La violencia continúa dura. Si bien en el primer semestre de este año ha disminuido ligeramente el número total de homicidios en comparación con el promedio de 2015, han aumentado los feminicidios. Por otro lado, los jóvenes continúan siendo el sector más afectado por la violencia y la muerte. Además, el número de enfrentamientos entre la Policía y pandilleros ha crecido respecto al año pasado. Y en estos choques se ha incrementado el número de pandilleros muertos y ha bajado ligeramente el de los agentes fallecidos. Con el Ejército ha habido menos choques, pero también van al alza. Asimismo, en 2016 ha crecido el número de investigaciones de la Fiscalía contra policías involucrados en enfrentamientos en los que mueren supuestos miembros de pandillas. La preocupación y ocupación de la Fiscalía en estos casos se puede ver como contrapartida del uso excesivo de fuerza por parte de la Policía. Mientras los delitos de extorsión y robo, según cifras oficiales, han caído, las desapariciones de personas despuntan. En esto contrasta el número de denuncias de desaparición registrado por la PNC y la muy pequeña lista de casos de desaparición forzada en los que trabaja la Fiscalía.
Si algo se puede decir con base en las cifras oficiales es que las medidas extraordinarias no han dado resultados de peso ni eficaces. En contraste, según datos de la Procuraduría para la Defensa de los Derechos Humanos, se registra un aumento sistemático de denuncias contra la PNC y la Fuerza Armada por violaciones a derechos. En estas denuncias destacan los reclamos por procedimientos que implican maltratos, golpes o amenazas, que juntas se asemejan claramente a la tortura. El panorama, pues, no da pie al optimismo, a pesar de los éxitos proclamados y el descenso de algunos de los números de la violencia. La ciudadanía continúa sintiéndose acosada; demasiada gente expresa que dejaría el país si tuviera oportunidad de hacerlo. Los desplazamientos internos fruto de la violencia son cada vez más notables.

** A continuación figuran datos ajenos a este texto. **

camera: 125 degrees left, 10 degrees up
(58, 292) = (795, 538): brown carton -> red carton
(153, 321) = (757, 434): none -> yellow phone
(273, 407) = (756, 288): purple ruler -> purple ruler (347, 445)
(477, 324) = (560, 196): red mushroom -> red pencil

Frente a este ambiente, persiste la cerrazón en buena parte del liderazgo nacional, que solo parece saber de mano dura o de protección privada ante la violencia. Aun con la relativa baja incidencia que pueda tener el necesario aumento al salario mínimo a 300 dólares mensuales, dada la gran cantidad de trabajadores informales, es frustrante la incapacidad de los empresarios de tomarse el asunto en serio. La propia realidad del Estado nos revela a diario una organización profundamente clasista. El Estado protege con una mayor inversión a los sectores sociales que emergen y se sitúan sobre las grandes mayorías empobrecidas, y que olvidan o mantienen en situación de inferioridad económica, social y cultural a la mayor parte del pueblo salvadoreño. En el campo de la justicia, cuando se produce —como en la actualidad— una persecución del delito que involucra a personas económica o políticamente relevantes, todo lo demás queda opacado. Los serios errores en el funcionamiento de la legalidad no tienen cabida en los medios de comunicación cuando afectan a los pobres.

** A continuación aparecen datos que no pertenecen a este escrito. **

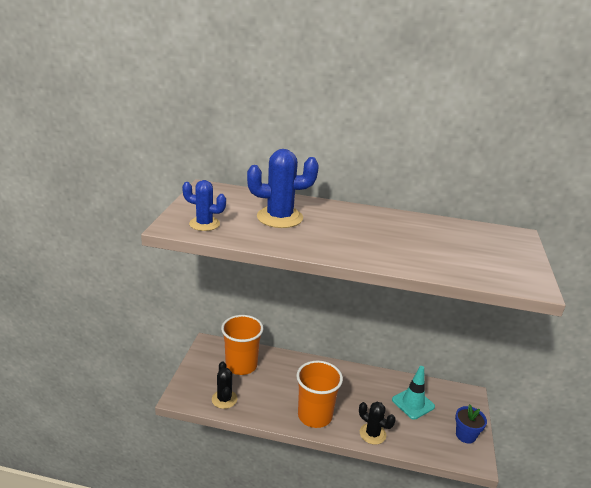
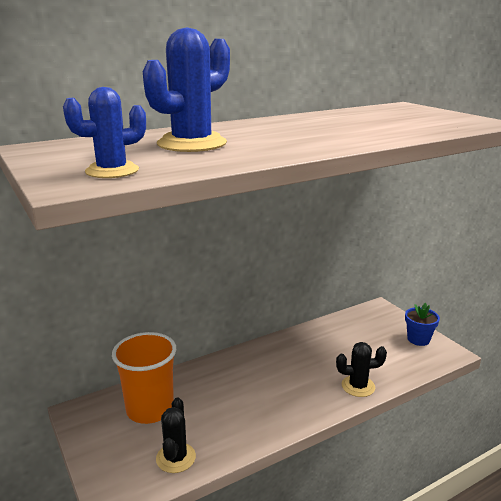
camera: 40 degrees left, 5 degrees down
(224, 399) = (176, 458): black cactus -> black cactus turned 60 degrees clockwise
(315, 415) = (290, 406): orange cup -> none
(413, 403) = (352, 340): turquoise traffic cone -> none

La paz no llegará mientras no haya una universalización de los derechos económicos y sociales básicos. En una sociedad que discrimina entre ricos, clases medias y pobres, y que mantiene desigualdades tan patentes como injustas, la violencia y la corrupción estarán siempre presentes. No hay nada peor para la convivencia ciudadana que la justicia y la institucionalidad funcionen según sea el nivel económico, social o simbólico de las personas. Ante la ley y ante el aparato estatal no debería haber consideraciones de superiores o inferiores. Sin embargo, así es. Si a alguien pudiente se le envía a las celdas de la DAN, se reclama que las mismas son infernales. Pero se olvida que mucho más infernales son las cárceles del sistema penitenciario y las bartolinas de otros cuerpos policiales. Mientras el sufrimiento de los pobres pasa por lo general inadvertido, el de los pudientes siempre encuentra denuncia y eco. Una sociedad más igualitaria, al menos en lo básico, es indispensable para construir la paz. Mientras esto no se logre, todo esfuerzo se perderá en la distinción perversa entre superiores e inferiores con la que las instituciones clasifican de hecho, y en algunos casos legalmente, a los salvadoreños.
Democratizar los derechos a educación, salud, vivienda, pensiones, salario o ingreso decente es el único camino para alcanzar la paz. La mano dura como remedio a la inseguridad y el supuesto goteo del bienestar de los ricos cada vez más ricos hacia los pobres, presentado como camino exclusivo de desarrollo socioeconómico, son parte de la guerra ideológica con la que los poderosos tratan de engañar y mantener silenciados a los débiles. Invertir en la gente, en las grandes mayorías, es la única manera de dejar atrás la violencia.